REQUISITOS DAS TAREFAS:
1 – De acordo com o texto sobre a extração mineral, em que data a comunidade astronómica internacional testemunhou o colapso de duas estrelas de neutrões?
2 – Prossiga o texto sobre a extração mineral a partir da sua última frase.

TEXTO DE ORIGEM:
===

A 16 de outubro de 2017, a comunidade internacional astronómica testemunhou o colapso de duas estrelas de neutrões no vazio do espaço, irradiando grandes quantidades de ouro e de outros elementos pesados numa explosão elementar sem precedentes. Dividida pela modernidade colonial numa direção em que a força da gravidade atua sobre estes dois planos – o cósmico e o geológico – a lenta sedimentação destes elementos encontra-se codificada, por um lado, em formas terrenas de energia fossilizada e, por outro, em gasosos aglomerados de radiação expandida, circulando em forma de criação e troca de valor como modo de desapropriação. Hoje, enquanto as efusões cósmicas são progressivamente colocadas na vanguarda das radiantes promessas da “tecno-esfera“ e mediadas sob a forma de bens e ativos, os metais e os minerais permanecem capturados em delimitações políticas e corporativas. Ainda assim, encrostados na superfície planetária como registos sedimentares, estes elementos evidenciam-se como tendo uma linguagem própria.

A Estrela do Sul de Jules Verne (1884) situa este movimento de repartição e despojo numa modernização da alegoria da caverna. Michael Serres descreve a caverna de Verne como um campo de redes de comunicação entre agentes estratificados e minerais: “[esta] inverte a caverna platónica ao ser um modelo em pequena escala do próprio mundo exterior. Neste caso, ele é composto de cristais de pedra dura, de corindo ou berilo, bem como de brilhantes espelhos, luzes pulsantes, fogos-de-artifício incandescentes e vibrantes – cada um multiplicando as reflexões do outro, emitindo, recebendo e trocando milhões de informações sobre eles mesmos. Simultaneamente meio e mensagem, os diamantes devolvem o brilho das sardónicas ao lápis-lazúli, e os rubis refletem as chamas da água-marinha, enquanto as esmeraldas espelham-se a si mesmas no lustro do topázio. (…)”[2] Neste sentido, os raios de luz abstraem e refletem visões homogeneizadas, universais e unificadoras da forma. Cabe assim questionar, no contexto do direito da propriedade enraizado na história da escravidão, do colonialismo e da opressão de género, como se estabeleceram os limites normativos da extração? E como é que estes são úteis para examinar as memórias de saqueio mineral por agentes coloniais e pelas incursões do capital global?

===

CONTEÚDO DOS DADOS:
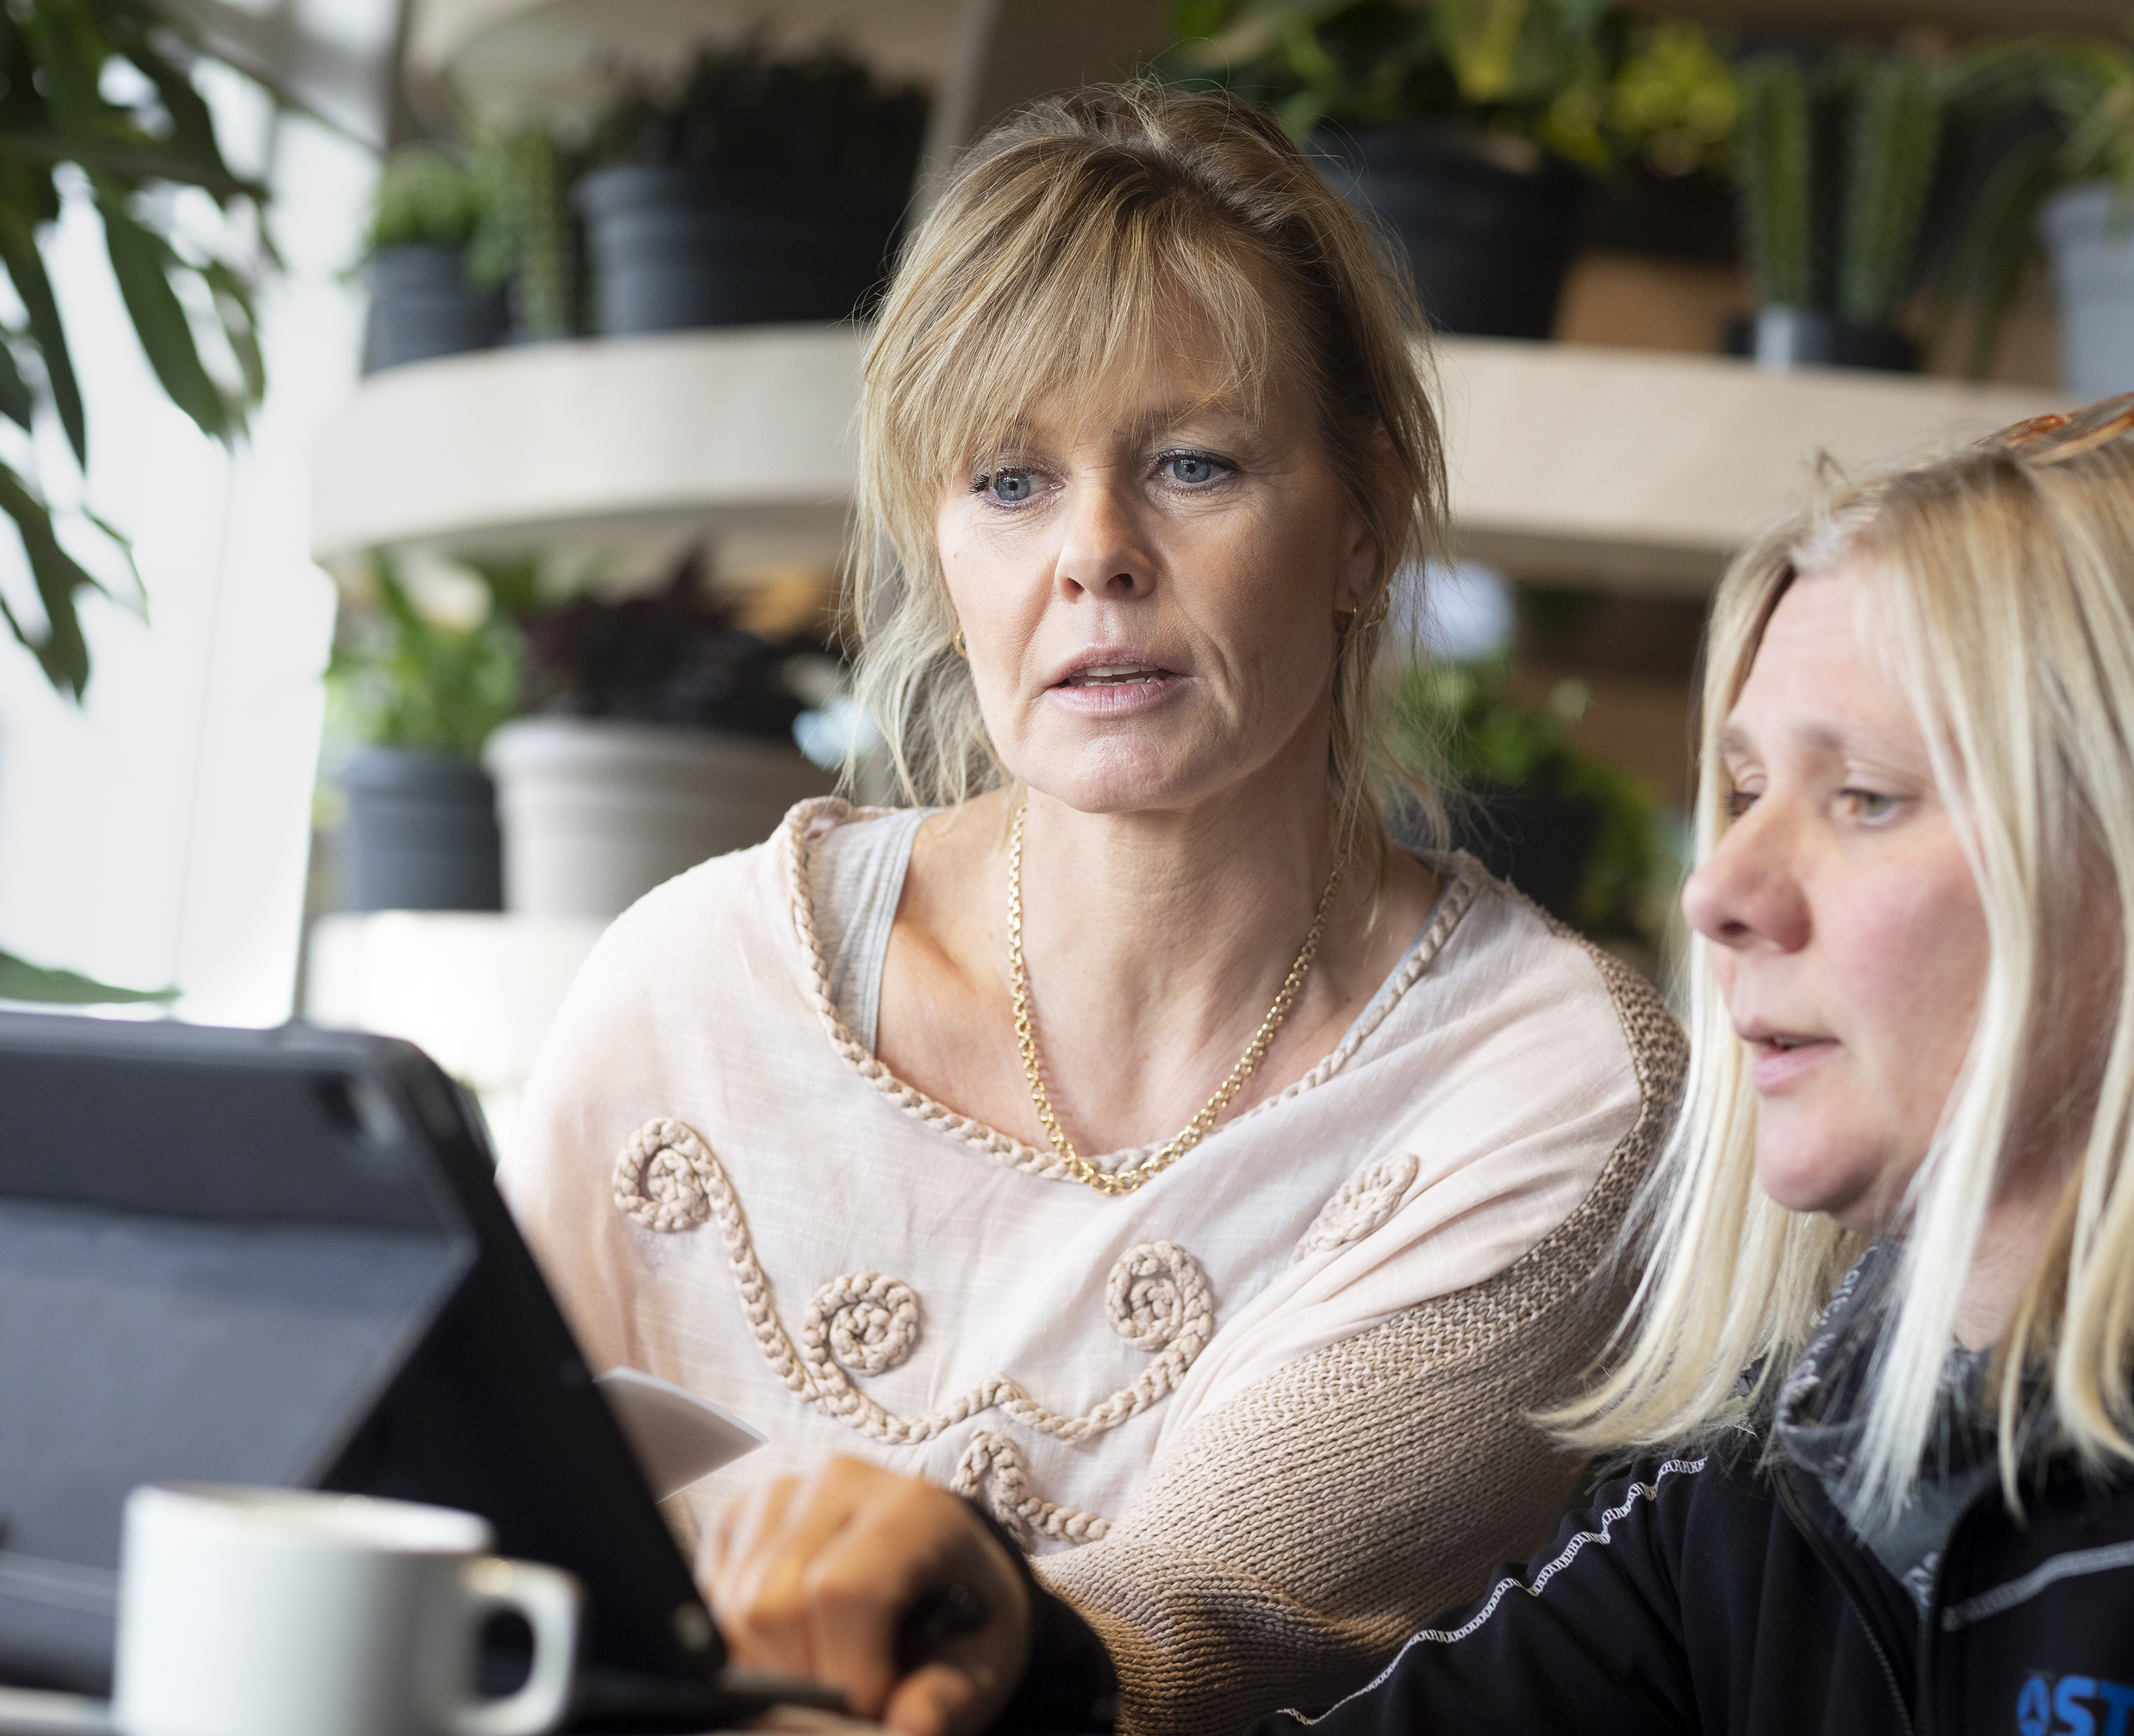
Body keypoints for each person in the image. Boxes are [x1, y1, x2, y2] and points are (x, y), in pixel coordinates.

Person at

===

RESULTADOS DO EXERCÍCIO:
1 – A 16 de outubro de 2017.

2 –
Num conto de 1974 intitulado The Stars Below, Ursula K. Le Guin narra a história de um astrónomo acusado de heresia que encontra refúgio nos caminhos escuros e oblíquos de uma mina. No seu interior, as noites de vigília e de observação transformam-se numa incessante procura pela luz. Na escuridão da mina, a sua crescente obsessão conduziu os mineiros a que inevitavelmente cedessem à vontade do astrónomo. Ensinaram-lhe a balançar a picareta, a procurar as ramificações do metal e a como separar a rocha do mineral. Nesta narrativa de dissidência e exílio, o espaço da mina desdobra-se numa aparente continuidade astronómica entre a temporalidade humana, geológica e do capital.

Já no século XIX, Karl Marx reconheceu um problema de sustentabilidade nos processos dinâmicos e sistemas de fluxo de energia e matéria, quando se referiu às ruturas do metabolismo nos sistemas da Terra, ancoradas em torno da lógica da acumulação capitalista e do modo como o raciocínio neoliberal corrompe as suas operações básicas de renovação. Uma contribuição fundamental para esta formulação provém de um desconhecido astrónomo e geólogo belga, Jean-Charles Houzeau de Lehaie (1820-1888), cujo papel preponderante nas revoltas de 1848, em Bruxelas, o levou ao exílio. Não são conhecidas fontes que confirmem um possível encontro entre Houzeau, Marx e Friedrich Engels em Bruxelas durante os anos revolucionários em que escreveram o Manifesto do Partido Comunista (1847). Sabemos contudo que na biblioteca privada de Marx se preservou uma cópia de O Clima e o Solo (1861), de Houzeau, onde este inaugura as suas reflexões sobre as afinidades entre formas de relevo, eventos geológicos e ação antropogénica, posteriormente desenvolvidas por Marx no terceiro volume de O Capital, intitulado “O Processo de Produção Capitalista como um Todo.”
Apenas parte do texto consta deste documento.